Set down all of the lines below exactly as they appear, leaving out the pictures.

(Entries shown begins)

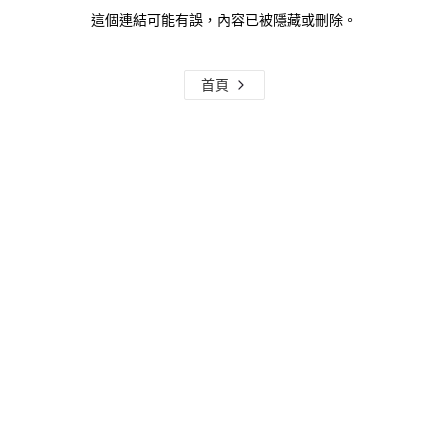
這個連結可能有誤，內容已被隱藏或刪除。
首頁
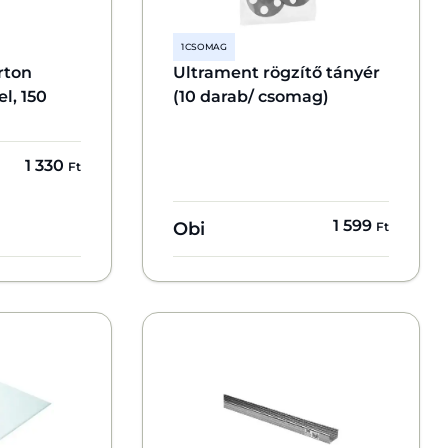
1 CSOMAG
rton
Ultrament rögzítő tányér
el, 150
(10 darab/ csomag)
1 330
Ft
1 599
Obi
Ft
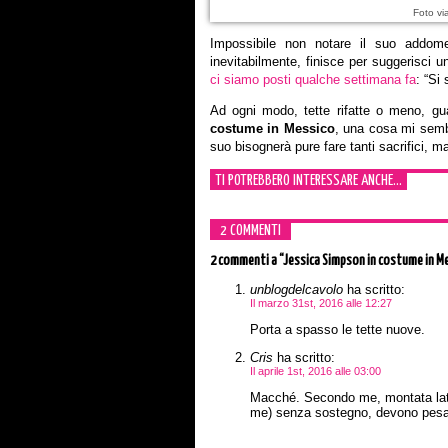
Foto vi
Impossibile non notare il suo addome
inevitabilmente, finisce per suggerisci u
ci siamo posti qualche settimana fa
: “Si 
Ad ogni modo, tette rifatte o meno, gu
costume in Messico
, una cosa mi sembr
suo bisognerà pure fare tanti sacrifici, ma
TI POTREBBERO INTERESSARE ANCHE...
2 COMMENTI
2 commenti
a “Jessica Simpson in costume in M
unblogdelcavolo
ha scritto:
Il marzo 31st, 2016 alle 12:27
Porta a spasso le tette nuove.
Cris
ha scritto:
Il aprile 1st, 2016 alle 03:00
Macché. Secondo me, montata latt
me) senza sostegno, devono pesar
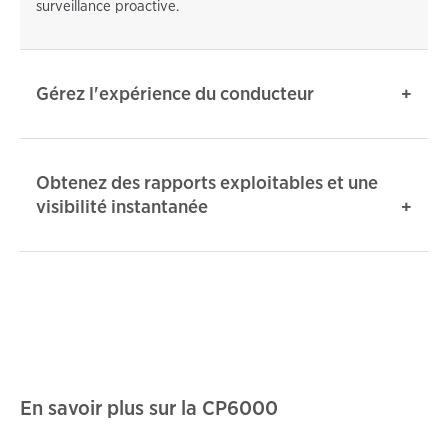
surveillance proactive.
Gérez l'expérience du conducteur
Obtenez des rapports exploitables et une
visibilité instantanée
En savoir plus sur la CP6000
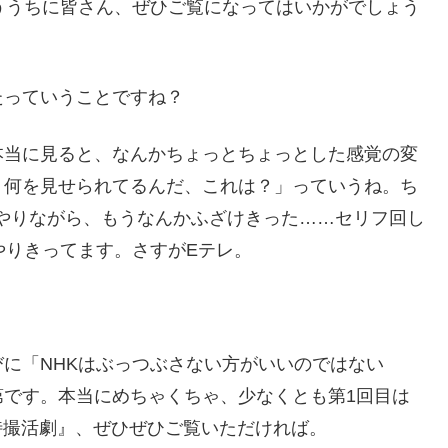
ううちに皆さん、ぜひご覧になってはいかがでしょう
たっていうことですね？
本当に見ると、なんかちょっとちょっとした感覚の変
 何を見せられてるんだ、これは？」っていうね。ち
りやりながら、もうなんかふざけきった……セリフ回し
やりきってます。さすがEテレ。
に「NHKはぶっつぶさない方がいいのではない
第です。本当にめちゃくちゃ、少なくとも第1回目は
式特撮活劇』、ぜひぜひご覧いただければ。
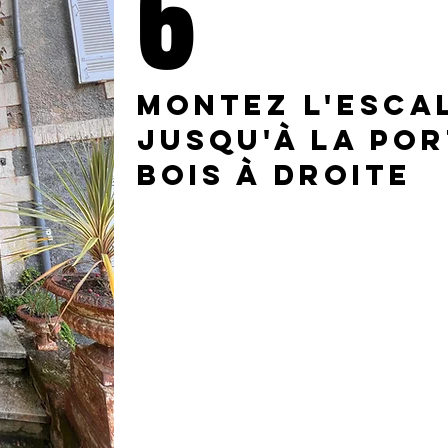
6
Montez l'esca
jusqu'à la por
bois à droite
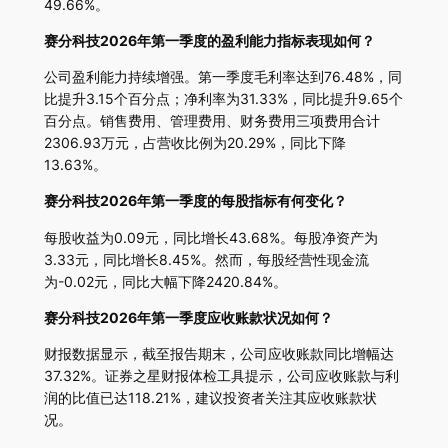
49.66%。
赛分科技2026年第一季度的盈利能力指标表现如何？
公司盈利能力持续增强。第一季度毛利率达到76.48%，同
比提升3.15个百分点；净利率为31.33%，同比提升9.65个
百分点。销售费用、管理费用、财务费用三项费用合计
2306.93万元，占营收比例为20.29%，同比下降
13.63%。
赛分科技2026年第一季度的每股指标有何变化？
每股收益为0.09元，同比增长43.68%。每股净资产为
3.33元，同比增长8.45%。然而，每股经营性现金流
为-0.02元，同比大幅下降2420.84%。
赛分科技2026年第一季度应收账款状况如何？
财报数据显示，截至报告期末，公司应收账款同比增幅达
37.32%。证券之星财报体检工具提示，公司应收账款与利
润的比值已达118.21%，建议投资者关注其应收账款状
况。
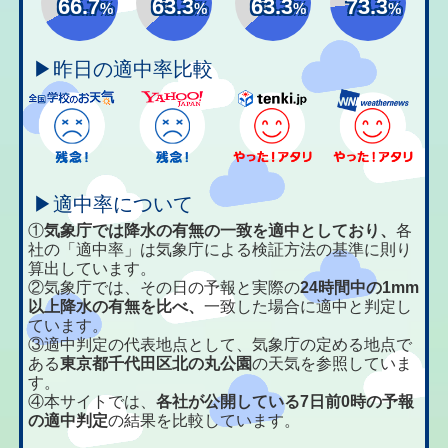
66.7
63.3
63.3
73.3
%
%
%
%
▶昨日の適中率比較
▶適中率について
①
気象庁では降水の有無の一致を適中としており、
各
社の「適中率」は気象庁による検証方法の基準に則り
算出しています。
②気象庁では、その日の予報と実際の
24時間中の1mm
以上降水の有無を比べ、
一致した場合に適中と判定し
ています。
③適中判定の代表地点として、気象庁の定める地点で
ある
東京都千代田区北の丸公園
の天気を参照していま
す。
④本サイトでは、
各社が公開している7日前0時の予報
の適中判定
の結果を比較しています。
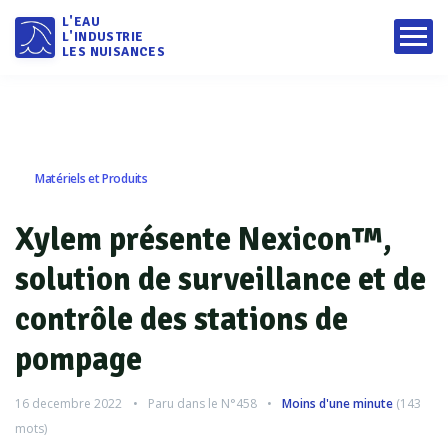
L'EAU
L'INDUSTRIE
LES NUISANCES
Matériels et Produits
Xylem présente Nexicon™,
solution de surveillance et de
contrôle des stations de
pompage
16 decembre 2022
Paru dans le
N°458
Moins d'une minute
(
143
mots)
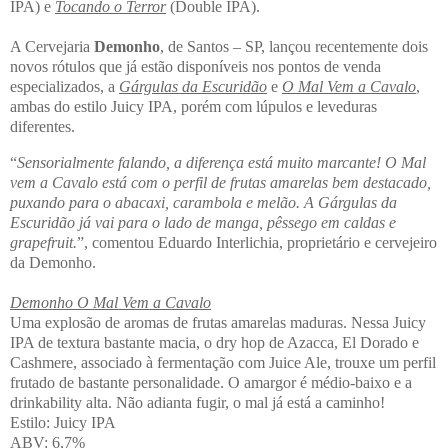
IPA) e
Tocando o Terror
(Double IPA).
A Cervejaria
Demonho
, de Santos – SP, lançou recentemente dois
novos rótulos que já estão disponíveis nos pontos de venda
especializados, a
Gárgulas da Escuridão
e
O Mal Vem a Cavalo
,
ambas do estilo Juicy IPA, porém com lúpulos e leveduras
diferentes.
“
Sensorialmente falando, a diferença está muito marcante! O Mal
vem a Cavalo está com o perfil de frutas amarelas bem destacado,
puxando para o abacaxi, carambola e melão. A Gárgulas da
Escuridão já vai para o lado de manga, pêssego em caldas e
grapefruit.
”, comentou Eduardo Interlichia, proprietário e cervejeiro
da Demonho.
Demonho O Mal Vem a Cavalo
Uma explosão de aromas de frutas amarelas maduras. Nessa Juicy
IPA de textura bastante macia, o dry hop de Azacca, El Dorado e
Cashmere, associado à fermentação com Juice Ale, trouxe um perfil
frutado de bastante personalidade. O amargor é médio-baixo e a
drinkability alta. Não adianta fugir, o mal já está a caminho!
Estilo: Juicy IPA
ABV: 6,7%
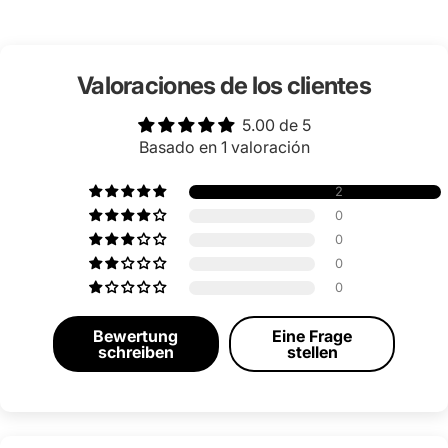
Valoraciones de los clientes
5.00 de 5
Basado en 1 valoración
2
0
0
0
0
Bewertung
Eine Frage
schreiben
stellen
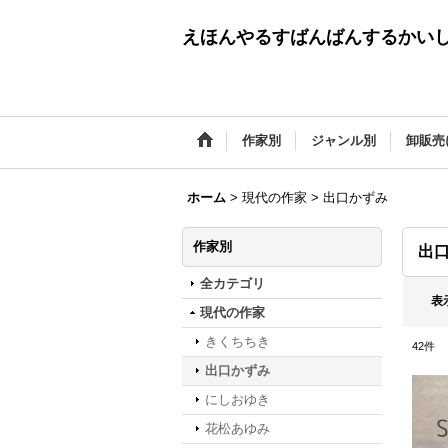
えほんやるすばんばんするかい
作家別
ジャンル別
卸販売
ホーム
>
現代の作家
>
出口かずみ
作家別
出
全カテゴリ
表
現代の作家
きくちちき
42
件
出口かずみ
にしおゆき
花松あゆみ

(Entries shown ends)

● Solution to the exercise
這個連結可能有誤，內容已被隱藏或刪除。
首頁
1 CSOMAG
rton
Ultrament rögzítő tányér
el, 150
(10 darab/ csomag)
1 330
Ft
1 599
Obi
Ft
Foto vi
Impossibile non notare il suo addome
inevitabilmente, finisce per suggerisci u
ci siamo posti qualche settimana fa
: “Si 
Ad ogni modo, tette rifatte o meno, gu
costume in Messico
, una cosa mi sembr
suo bisognerà pure fare tanti sacrifici, ma
TI POTREBBERO INTERESSARE ANCHE...
2 COMMENTI
2 commenti
a “Jessica Simpson in costume in M
unblogdelcavolo
ha scritto:
Il marzo 31st, 2016 alle 12:27
Porta a spasso le tette nuove.
Cris
ha scritto:
Il aprile 1st, 2016 alle 03:00
Macché. Secondo me, montata latt
me) senza sostegno, devono pesar
surveillance proactive.
Gérez l'expérience du conducteur
Obtenez des rapports exploitables et une
visibilité instantanée
En savoir plus sur la CP6000
ううちに皆さん、ぜひご覧になってはいかがでしょう
たっていうことですね？
本当に見ると、なんかちょっとちょっとした感覚の変
 何を見せられてるんだ、これは？」っていうね。ち
りやりながら、もうなんかふざけきった……セリフ回し
やりきってます。さすがEテレ。
に「NHKはぶっつぶさない方がいいのではない
第です。本当にめちゃくちゃ、少なくとも第1回目は
式特撮活劇』、ぜひぜひご覧いただければ。
6
Montez l'esca
jusqu'à la por
bois à droite
49.66%。
赛分科技2026年第一季度的盈利能力指标表现如何？
公司盈利能力持续增强。第一季度毛利率达到76.48%，同
比提升3.15个百分点；净利率为31.33%，同比提升9.65个
百分点。销售费用、管理费用、财务费用三项费用合计
2306.93万元，占营收比例为20.29%，同比下降
13.63%。
赛分科技2026年第一季度的每股指标有何变化？
每股收益为0.09元，同比增长43.68%。每股净资产为
3.33元，同比增长8.45%。然而，每股经营性现金流
为-0.02元，同比大幅下降2420.84%。
赛分科技2026年第一季度应收账款状况如何？
财报数据显示，截至报告期末，公司应收账款同比增幅达
37.32%。证券之星财报体检工具提示，公司应收账款与利
润的比值已达118.21%，建议投资者关注其应收账款状
况。
66.7
63.3
63.3
73.3
%
%
%
%
▶昨日の適中率比較
▶適中率について
①
気象庁では降水の有無の一致を適中としており、
各
社の「適中率」は気象庁による検証方法の基準に則り
算出しています。
②気象庁では、その日の予報と実際の
24時間中の1mm
以上降水の有無を比べ、
一致した場合に適中と判定し
ています。
③適中判定の代表地点として、気象庁の定める地点で
ある
東京都千代田区北の丸公園
の天気を参照していま
す。
④本サイトでは、
各社が公開している7日前0時の予報
の適中判定
の結果を比較しています。
L'EAU
L'INDUSTRIE
LES NUISANCES
Matériels et Produits
Xylem présente Nexicon™,
solution de surveillance et de
contrôle des stations de
pompage
16 decembre 2022
Paru dans le
N°458
Moins d'une minute
(
143
mots)
IPA) e
Tocando o Terror
(Double IPA).
A Cervejaria
Demonho
, de Santos – SP, lançou recentemente dois
novos rótulos que já estão disponíveis nos pontos de venda
especializados, a
Gárgulas da Escuridão
e
O Mal Vem a Cavalo
,
ambas do estilo Juicy IPA, porém com lúpulos e leveduras
diferentes.
“
Sensorialmente falando, a diferença está muito marcante! O Mal
vem a Cavalo está com o perfil de frutas amarelas bem destacado,
puxando para o abacaxi, carambola e melão. A Gárgulas da
Escuridão já vai para o lado de manga, pêssego em caldas e
grapefruit.
”, comentou Eduardo Interlichia, proprietário e cervejeiro
da Demonho.
Demonho O Mal Vem a Cavalo
Uma explosão de aromas de frutas amarelas maduras. Nessa Juicy
IPA de textura bastante macia, o dry hop de Azacca, El Dorado e
Cashmere, associado à fermentação com Juice Ale, trouxe um perfil
frutado de bastante personalidade. O amargor é médio-baixo e a
drinkability alta. Não adianta fugir, o mal já está a caminho!
Estilo: Juicy IPA
ABV: 6,7%
Valoraciones de los clientes
5.00 de 5
Basado en 1 valoración
2
0
0
0
0
Bewertung
Eine Frage
schreiben
stellen
えほんやるすばんばんするかい
作家別
ジャンル別
卸販売
ホーム
>
現代の作家
>
出口かずみ
作家別
出
全カテゴリ
表
現代の作家
きくちちき
42
件
出口かずみ
にしおゆき
花松あゆみ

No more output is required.